→ **DATA IN THIS EXERCISE**:
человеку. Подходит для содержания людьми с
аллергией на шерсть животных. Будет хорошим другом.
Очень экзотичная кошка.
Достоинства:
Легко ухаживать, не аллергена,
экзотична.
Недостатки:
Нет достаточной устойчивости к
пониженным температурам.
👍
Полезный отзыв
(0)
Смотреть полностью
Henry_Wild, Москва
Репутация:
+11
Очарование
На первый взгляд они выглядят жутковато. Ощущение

→ **REQUEST**:
Repeat every line of the records word for word, keeping the original line breaks.

→ **ANSWER**:
человеку. Подходит для содержания людьми с
аллергией на шерсть животных. Будет хорошим другом.
Очень экзотичная кошка.
Достоинства:
Легко ухаживать, не аллергена,
экзотична.
Недостатки:
Нет достаточной устойчивости к
пониженным температурам.
👍
Полезный отзыв
(0)
Смотреть полностью
Henry_Wild, Москва
Репутация:
+11
Очарование
На первый взгляд они выглядят жутковато. Ощущение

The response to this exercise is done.